If you are cooking this meal in a slow cooker, it does take a long time. You first sauté or brown the meat and then add the stock. In general, it takes about 4 hours on a high setting and around 8 hours on low. If you are going to add vegetables some cooks advise adding these about 45 minutes from the end. Other people cook it all together from the start. It is up to you.
Cooking a pot roast in a pressure cooker is much faster. Depending on the size of your meat joint and the recipe you are following, the results will be the same as slow cooking but will cook much faster.
As with slow cooking, you sear the meat first and then add onions. Now add the water or stock and set the pressure cooker to high pressure and cook.
For an average beef joint of around 3 lbs, this should take 70 minutes. Check out your recipe book and cooking instructions for the optimum cooking time. Slow-release the lid, and your pot roast meat will be ready to eat.
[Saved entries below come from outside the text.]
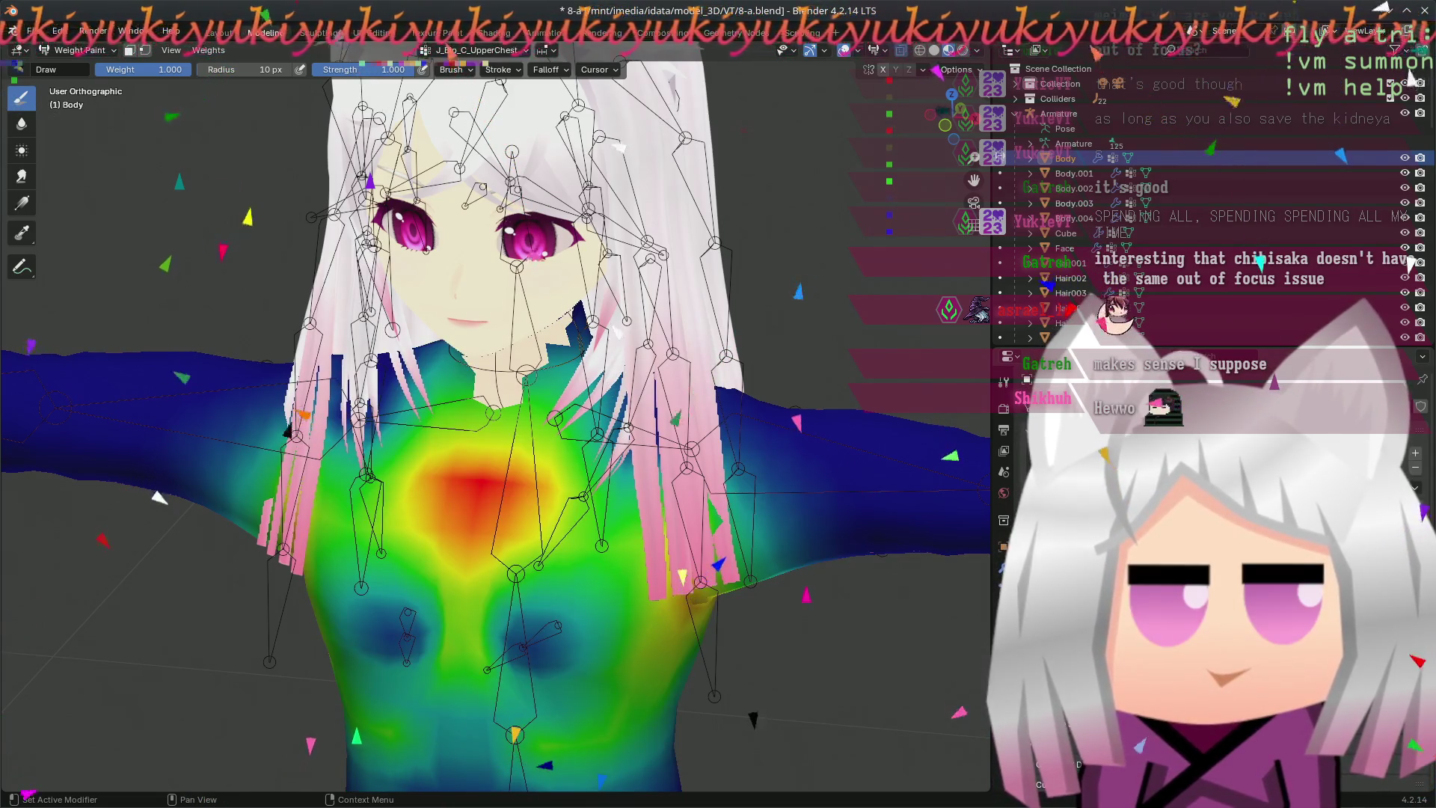
pyautogui.keyDown('ctrl'); pyautogui.click(499, 315); pyautogui.keyUp('ctrl')
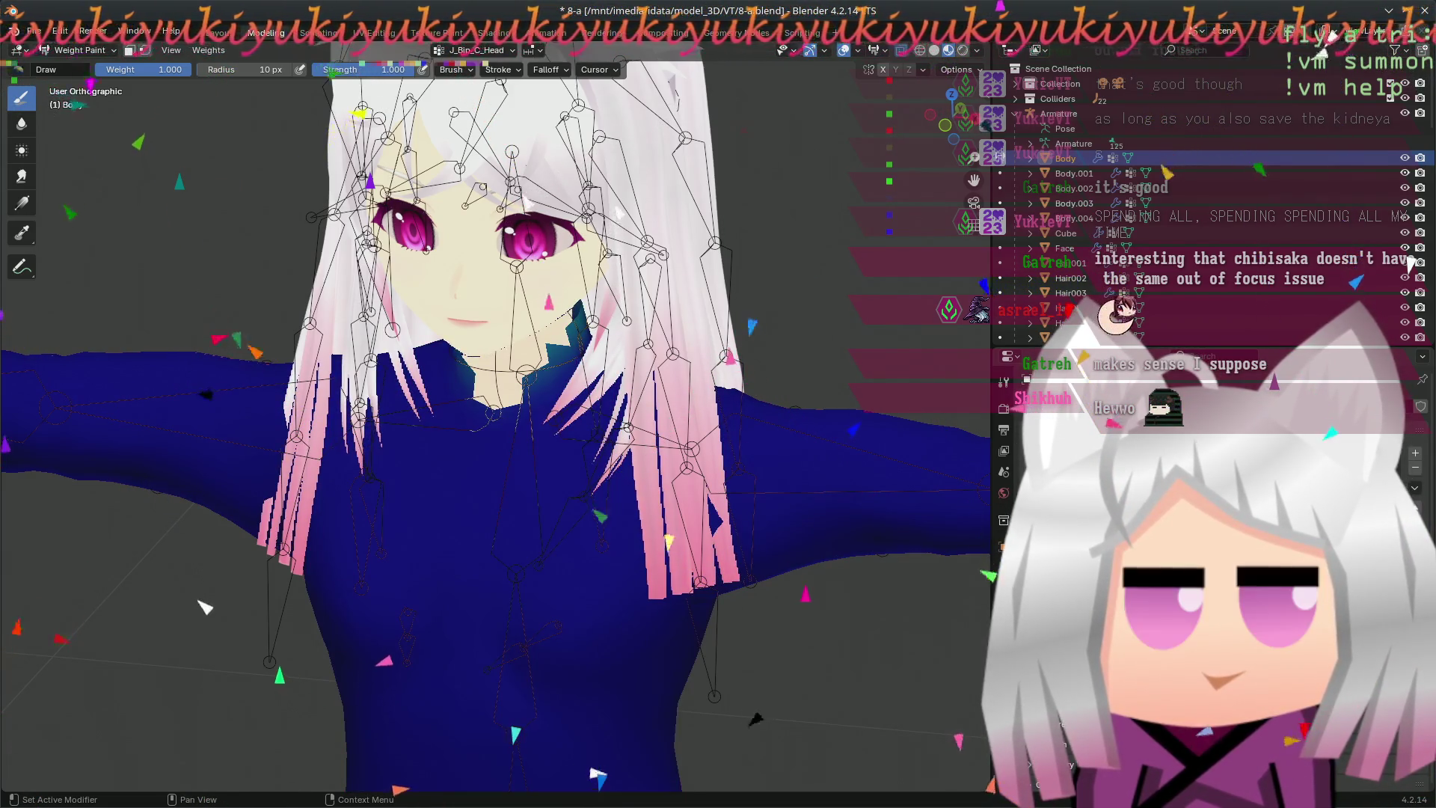
pyautogui.press('ctrl+z')
pyautogui.press('ctrl+shift+z')
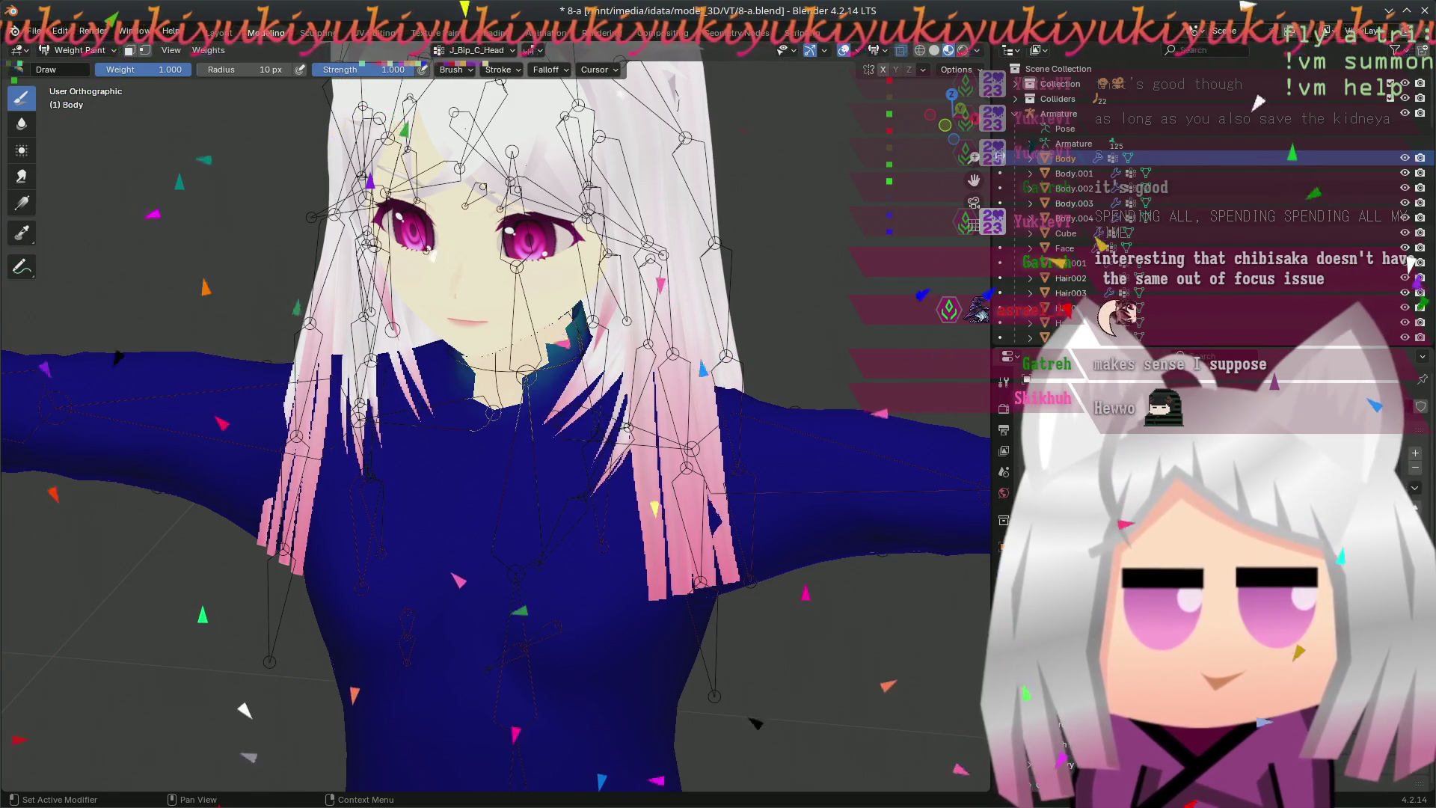
pyautogui.press('ctrl+z')
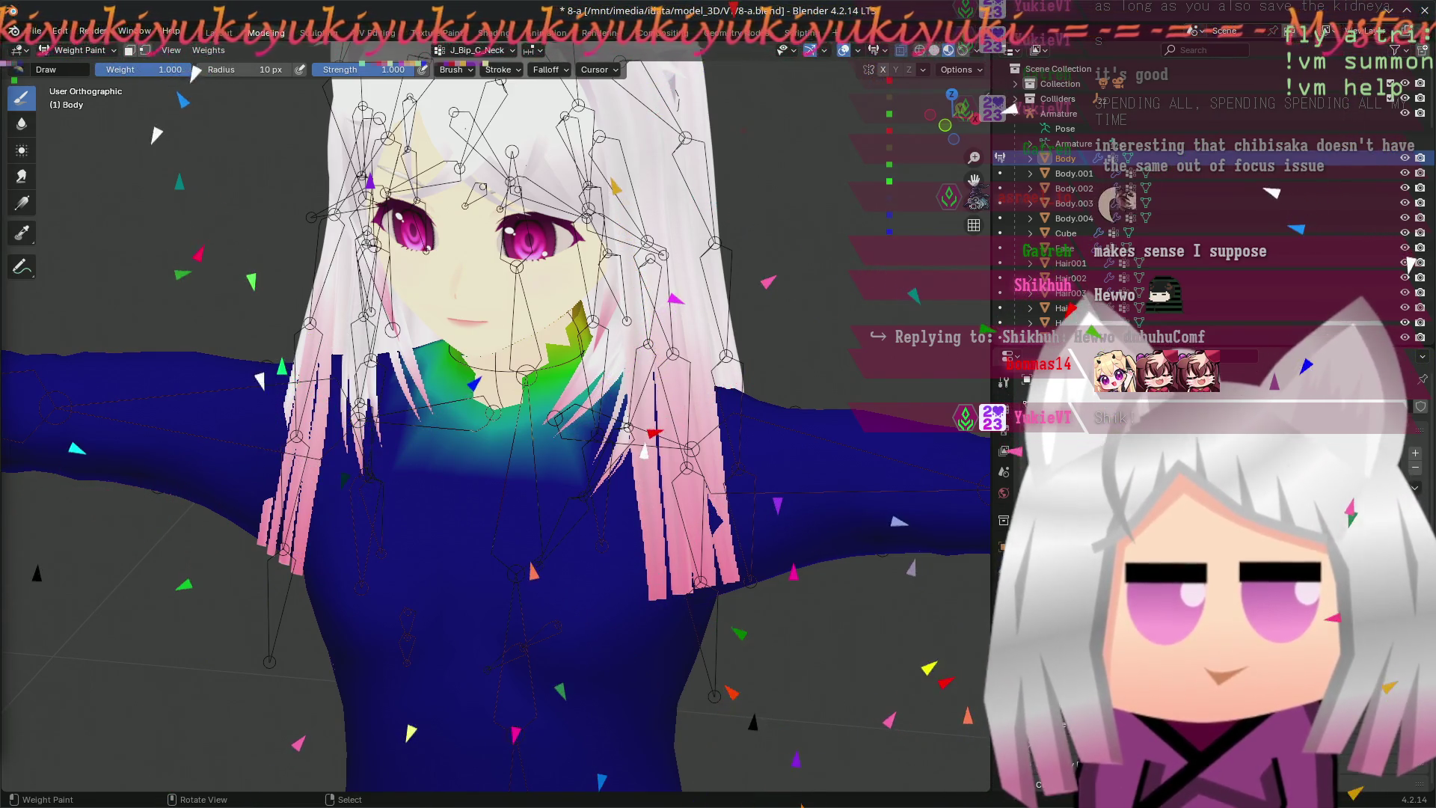
# - Orbit and recentre around the head to inspect the neck weights on the collar
pyautogui.moveTo(190, 516)
pyautogui.mouseDown(button='middle')
pyautogui.moveTo(782, 452)
pyautogui.moveTo(728, 435)
pyautogui.mouseUp(button='middle')
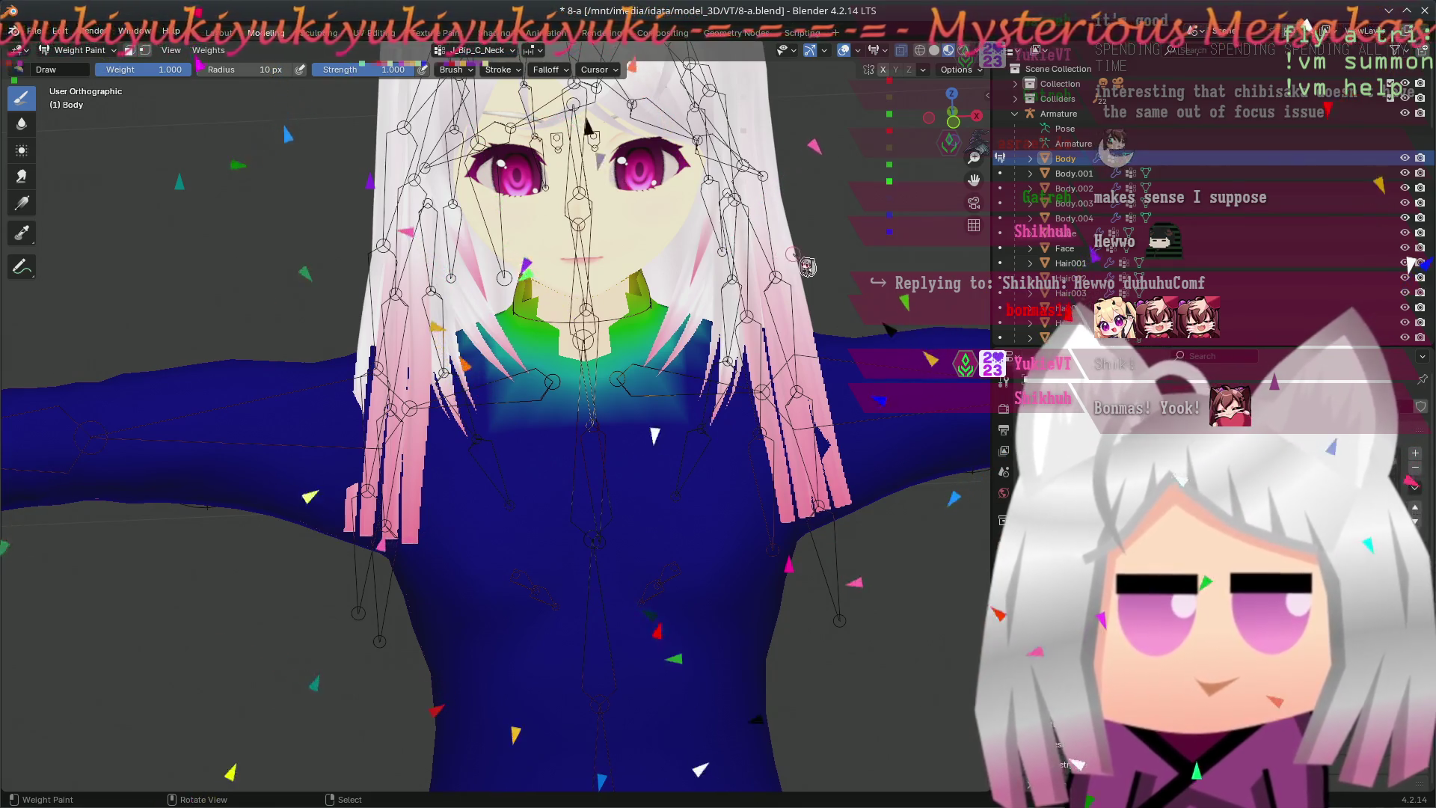
pyautogui.scroll(-4, 727, 434)
pyautogui.scroll(3, 709, 370)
The slight downside to cooking a pot roast in a pressure cooker is that if you want to add vegetables, they will become mushy if you cook them for the same time as the meat. To do this, you should quick-release the pressure after you cook the meat for around 30 minutes, add your vegetables, replace the lid, and carrying on cooking the food together.
This is a slight inconvenience, but since cooking your pot roast in your pressure cooker saves you hours of cooking time, in our opinion, it is undoubtedly worth it.